Donna M. Theodore M.S.N., M.A., R.N. LMHC – Full Time Lecturer, Coordinator of Accelerated BSN Program, Nursing

Donna Theodore joins the department of Community Nursing in the role of Coordinator of the new Accelerated BSN Program and as a Fulltime Lecturer in the College of Nursing. She has been affiliated with CON as a Part-time Visiting Lecturer in the online RN-BSN program for the past 1 ½ years.

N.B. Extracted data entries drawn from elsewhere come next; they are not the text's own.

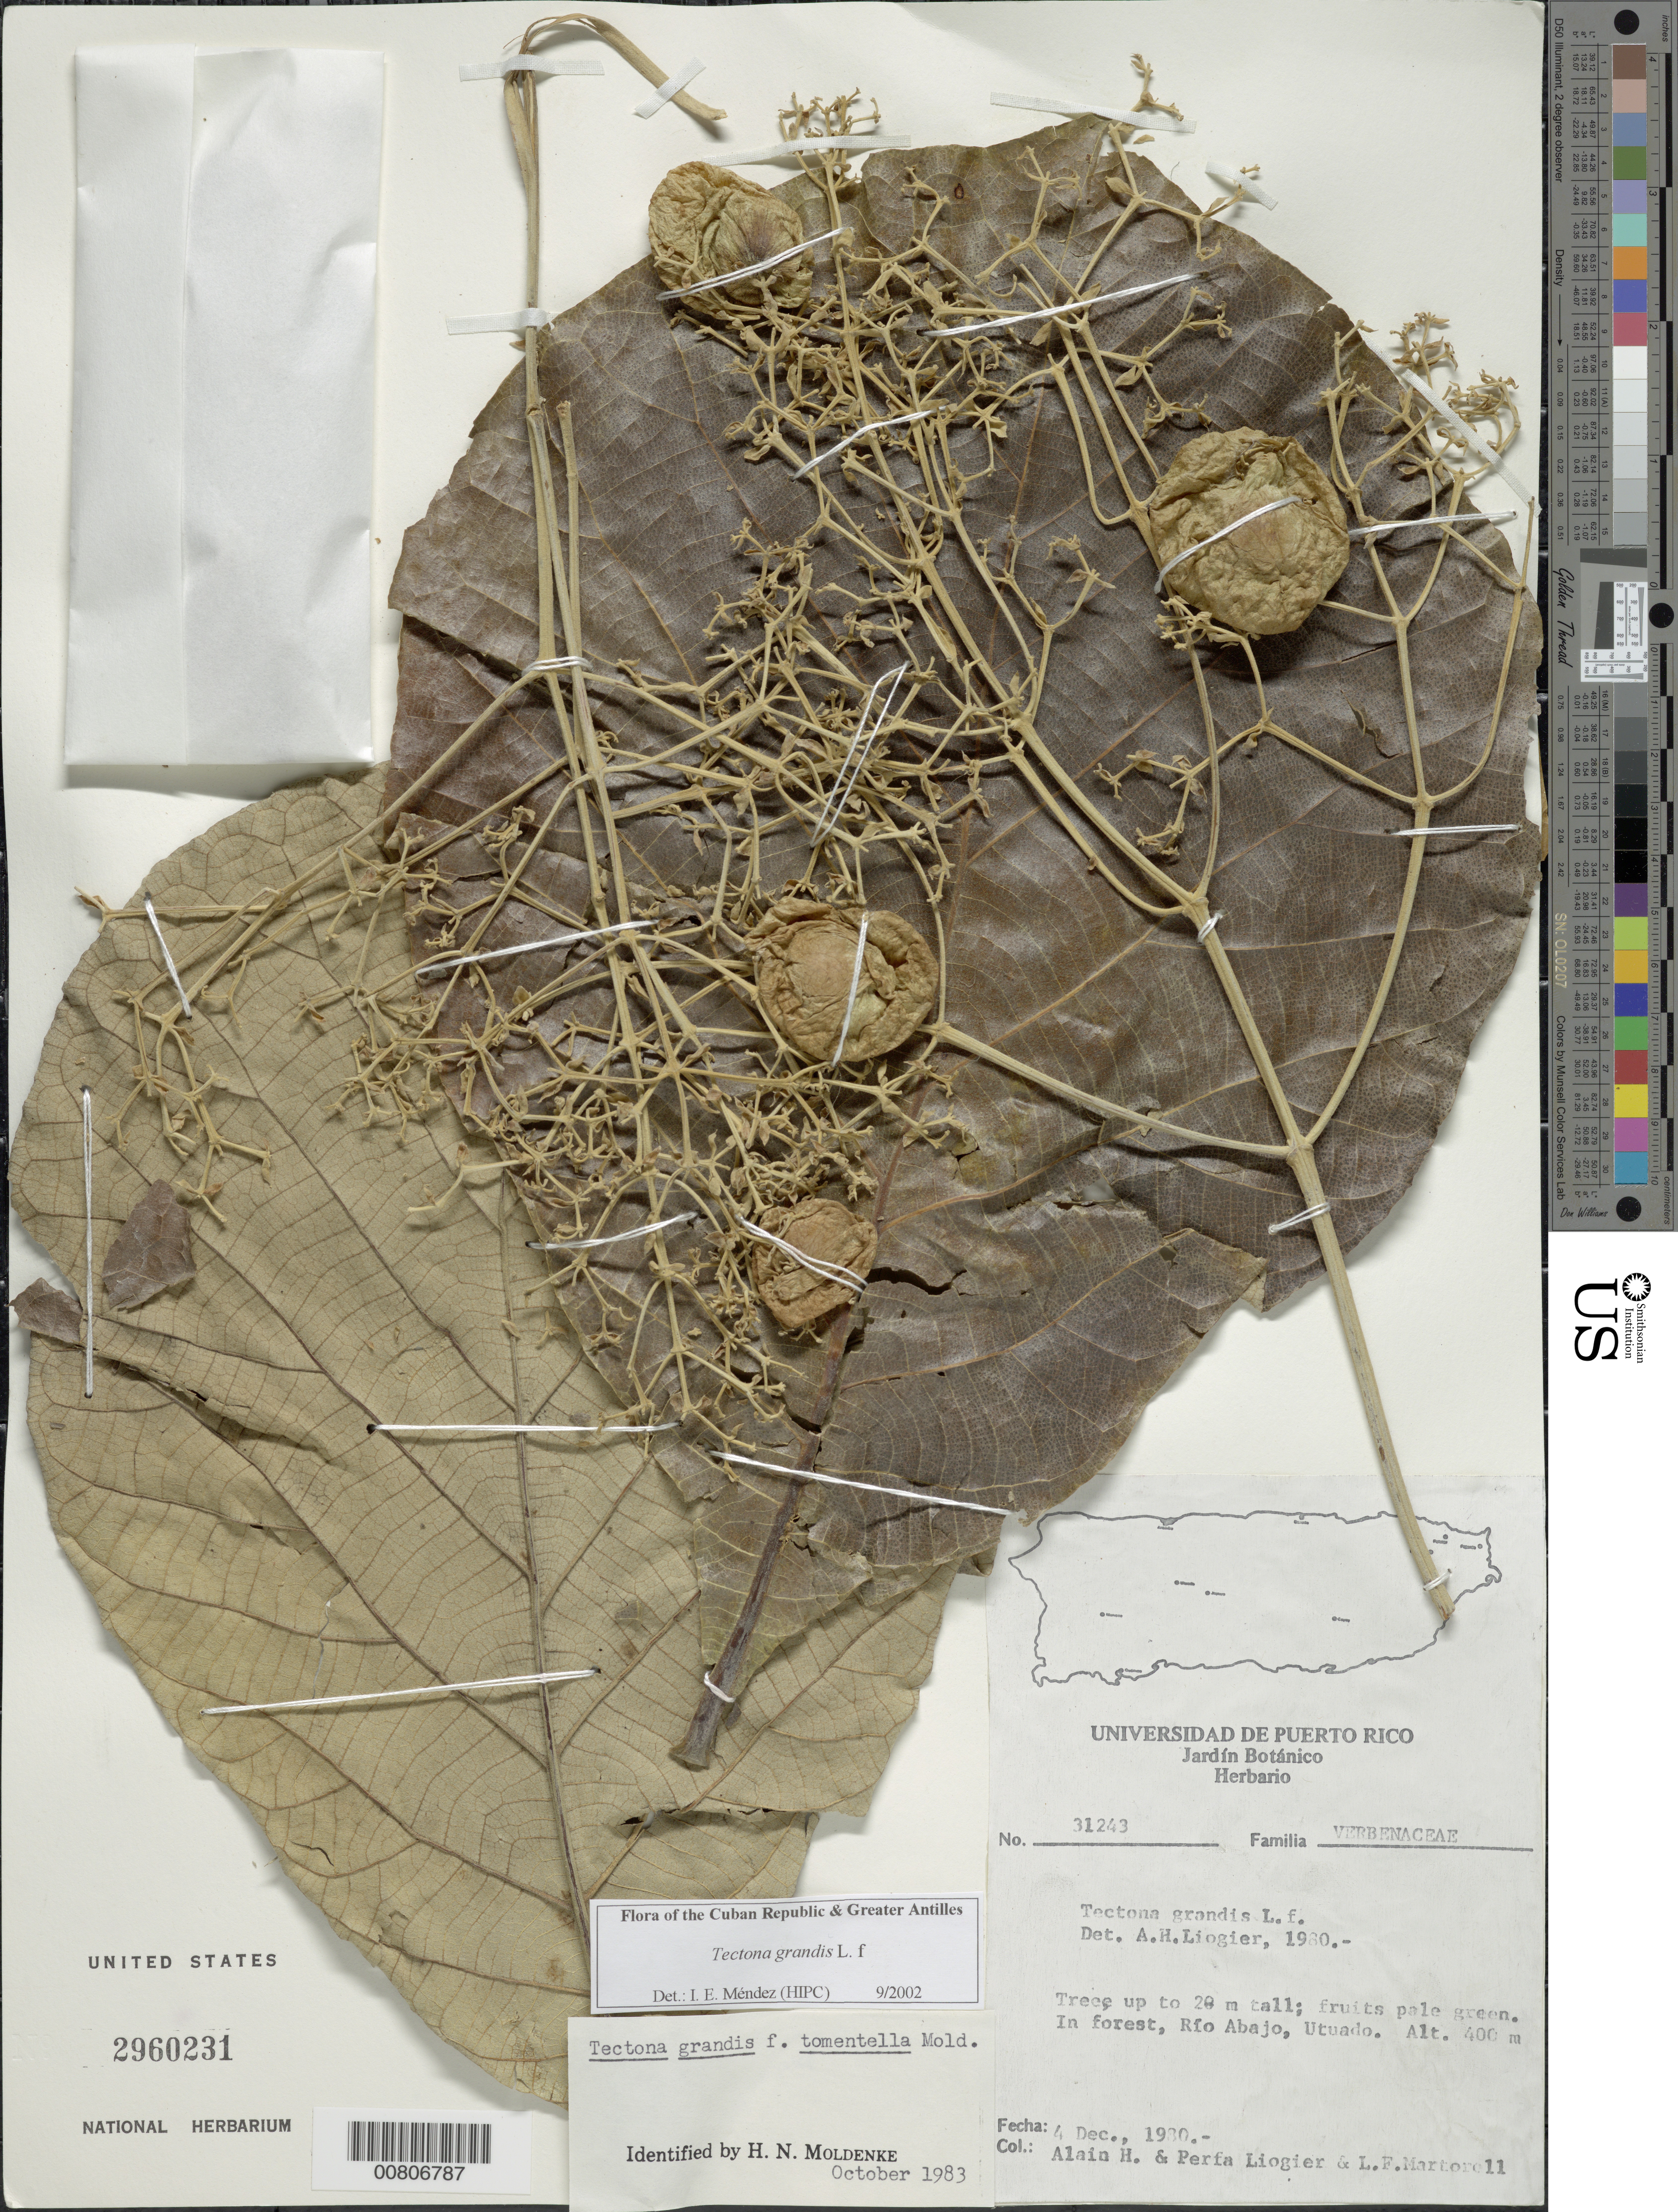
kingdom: Plantae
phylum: Tracheophyta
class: Magnoliopsida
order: Lamiales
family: Lamiaceae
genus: Tectona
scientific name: Tectona grandis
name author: L. f.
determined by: Méndez, Isidro E., (HIPC)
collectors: A. H. Liogier, M. P. Liogier & L. Martoro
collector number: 31243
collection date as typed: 04 Dec 1980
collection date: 1980-12-04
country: Puerto Rico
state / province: Utuado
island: Puerto Rico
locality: Río Abajo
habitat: Forest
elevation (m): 400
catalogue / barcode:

Donna is a graduate of University of Phoenix with Master's degree in Nursing Education, and from Assumption College with Master's degree in Rehabilitation Services (focus on Developmentally Delayed adults). Donna obtained her Bachelor's degree in Psychology from Southeastern MA University (UMASS) and an Associate Degree in Nursing from Bristol Community College. She is also a Licensed Mental Health Counselor in MA. Her clinical expertise is in Psychiatric Mental Health Nursing, with the adult population. She is experienced in undergraduate nursing education for both face to face and online programs. Donna has previous leadership experience as Director of Psychiatric Services for both inpatient and outpatient programs. Her clinical experience includes outpatient counseling with adult psychiatric mental health and substance abuse population.

 

Jennifer Dunbar Viveiros – Assistant Professor, Nursing

Jennifer Dunbar Viveiros is an Assistant Professor in the College of Nursing.  She received her PhD in Nursing from the University of Massachusetts, Dartmouth in 2015.  Dr. Viveiros is a nurse researcher focused on improving the health and well-being of individuals with cognitive impairment and chronic illnesses. She is particularly interested in interventional work to improve cognitive performance within a disease trajectory.  She enjoys working with community members, nurses and nursing students, as well as investigators and students from other disciplines. 

 

Yuan Zhang, Full-Time Lecturer, English

Yuan received her PhD degree in English Studies with concentration in Linguistics from Illinois State University. Her major areas of interest are politeness studies, L2 pragmatics, conversation analysis of intercultural communication, and second language writing. Prior to UMD, she taught intensive English and first-year English writing courses at Southern New Hampshire University and Miami University. She is also interested in teaching general linguistics, sociolinguistics, and politeness research courses.

 

Jay Zysk, Assistant Professor, English

Jay Zysk joins the Department of English at the University of Massachusetts Dartmouth. His research and teaching focus on early British literature, with a primary specialization in Shakespeare and early modern drama and additional interests in late medieval drama, Reformation history, the history of the body, and food studies. He is currently completing a book project, Shadow and Substance: The Eucharist in Medieval and Early Modern Drama. This book asks what is at stake when we look to sacramental discourse as something to read with. In addition to a principle of theological contention, Zysk argues, the Eucharist structures thinking about physical embodiment and semiotic representation across the medieval/early modern divide. It offers dramatists in particular a way to negotiate the volatile relations between the word and the flesh both in biblical dramas and in plays written for the Elizabethan and Jacobean commercial theater. Zysk has published several essays on Shakespeare and early modern drama in English Literary Renaissance, postmedieval, Journal of Medieval and Early Modern Studies, and a number of edited book collections. In 2014, he received a short-term fellowship from the Folger Shakespeare Library in Washington, DC. Before arriving at UMass Dartmouth, Zysk taught at the University of South Florida and the University of New Hampshire. He received his Ph.D. in English Renaissance Literature from Brown University in 2011.